Von ULI JANSEN, 15.01.07, 19:30h, aktualisiert 15.01.07, 19:31h
Rund 165 000 Menschen mit einer Schwerstbehinderung von mehr als 50 Prozent waren nach Zahlen der Bundesagentur für Arbeit im Dezember 2006 arbeitslos gemeldet, etwa 0,8 Prozent mehr als im Vorjahr. Doch wie sieht deren Zukunft aus? Nicht allzu rosig, schätzen verschiedene Behinderten-Organisationen. „Es wird eher noch schwerer werden für Menschen mit einem Handikap, eine Stelle zu bekommen“, sagt Elke Baltz, Vorsitzende des Forums selbstbestimmter Assistenz behinderter Menschen. Dieser Meinung ist auch Michael Müller, Vorstand des Vereins „Kein Handicap“: „Gerade der Mittelstand tut sich seit Jahren schwer damit, Menschen mit Behinderungen zu beschäftigen.“ Denn während in großen Konzernen langsam ein Umdenken erfolge, scheue sich der in Deutschland als Arbeitgeber mächtige Mittelstand - auch aus Angst, über den besonderen Kündigungsschutz auf ewig an den Mitarbeiter mit Behinderungen geknebelt sein. Dabei dürften diese - wie gesunde Mitarbeiter auch - beispielsweise in der Probezeit gekündigt werden.

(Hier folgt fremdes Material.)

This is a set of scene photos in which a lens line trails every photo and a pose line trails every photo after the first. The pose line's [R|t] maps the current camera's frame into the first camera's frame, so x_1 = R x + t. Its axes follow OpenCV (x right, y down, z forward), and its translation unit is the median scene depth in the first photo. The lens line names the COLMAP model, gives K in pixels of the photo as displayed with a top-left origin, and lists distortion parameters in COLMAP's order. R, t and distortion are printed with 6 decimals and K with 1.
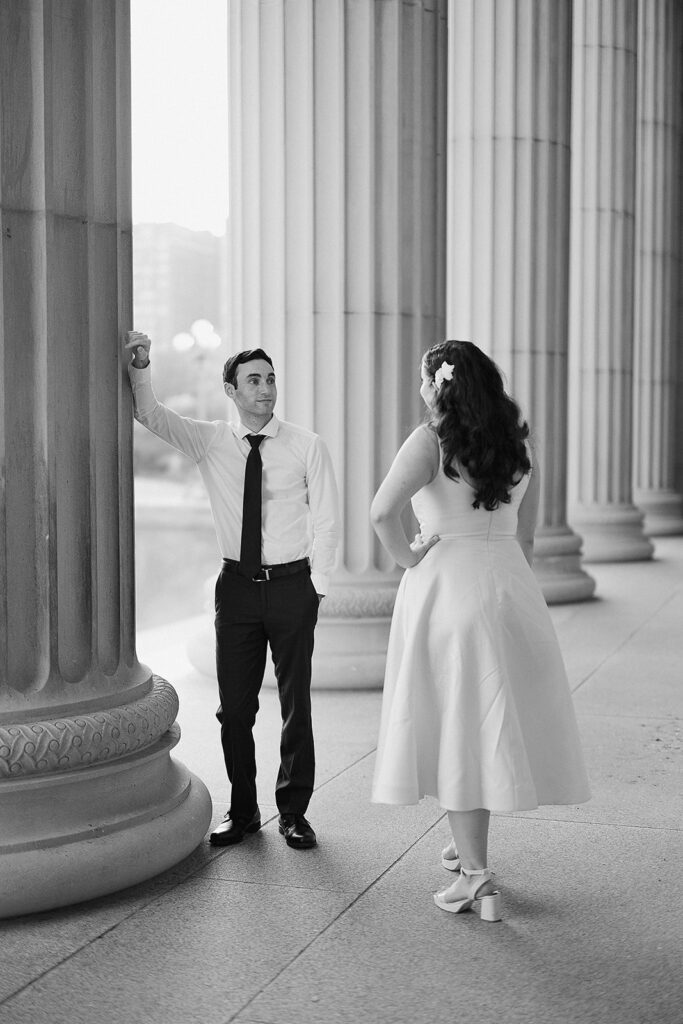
lens RADIAL K [[1422.5, 0, 341.5], [0, 1422.5, 512.0], [0, 0, 1]] dist [-0.012039, 0.024979]
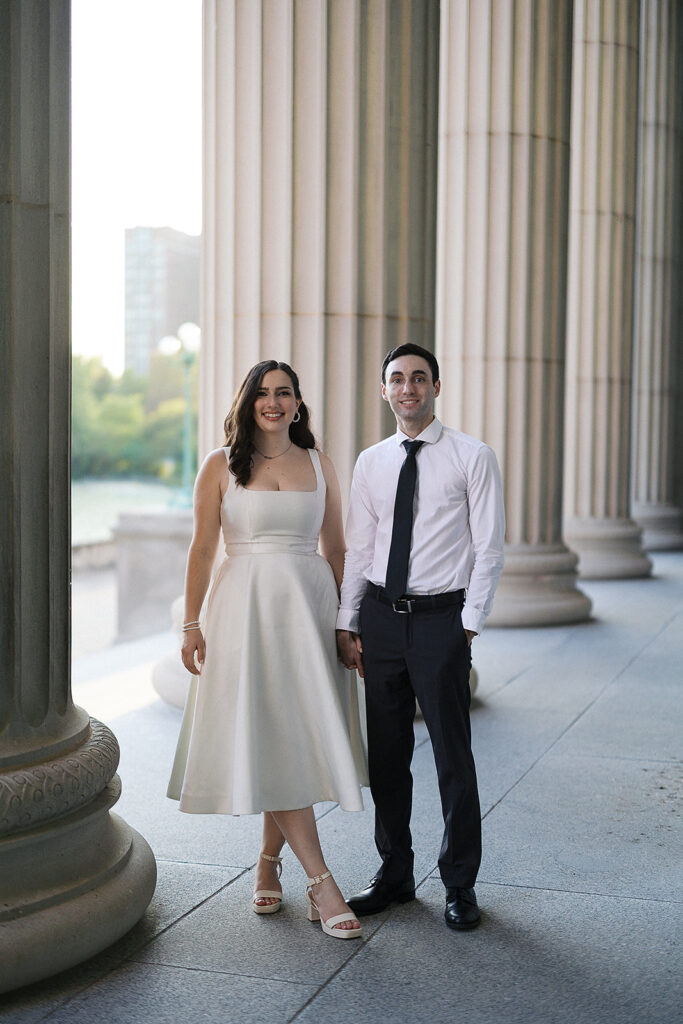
lens RADIAL K [[1422.5, 0, 341.5], [0, 1422.5, 512.0], [0, 0, 1]] dist [-0.012039, 0.024979]
pose [[0.999946, 0.009676, 0.003865, 0.015496], [-0.009659, 0.999943, -0.004509, -0.011138], [-0.003908, 0.004471, 0.999982, 0.111728]]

In den letzten Jahren seien die Rechte der Arbeitgeber verstärkt worden, erklärt Müller. Er spricht von einem noch unerschlossenen Arbeitsmarkt mit viel Potenzial. An dieser Stellen kommen die Integrationsämter ins Spiel. In der Kölner Region ist es beim Landschaftsverband Rheinland (LVR) angesiedelt. „Wir motivieren und unterstützen“, sagt Martina Krause vom LVR. Und helfen - auch finanziell - Arbeitgebern, eine Stelle passend zu machen. Denn eine Behinderung von mehr als 50 Prozent könne vieles bedeuten: ein Leben im Rollstuhl, Blindheit, oder auch eine überstandene Krebserkrankung. „Dies heißt jedoch nicht, dass die Menschen nicht leistungsfähig sind“, so Krause.
Genaue Zahlen über einen Arbeitsmarkt für Behinderte zu bekommen, gestaltet sich schwierig. Denn nur Unternehmen mit mehr als 20 Mitarbeitern sind verpflichtet, fünf Prozent ihrer Stellen an Gehandikapte zu vergeben - oder einen Ausgleich zu bezahlen. Dieser lag 2004 bei insgesamt 75,2 Millionen Euro. Eine Summe, die Bund und Länder in die Förderung stecken, wie in das im Januar gestartete Projekt „Job 4000“, das 1000 neue Stellen und 500 neue Ausbildungsplätze für Behinderte schaffen soll.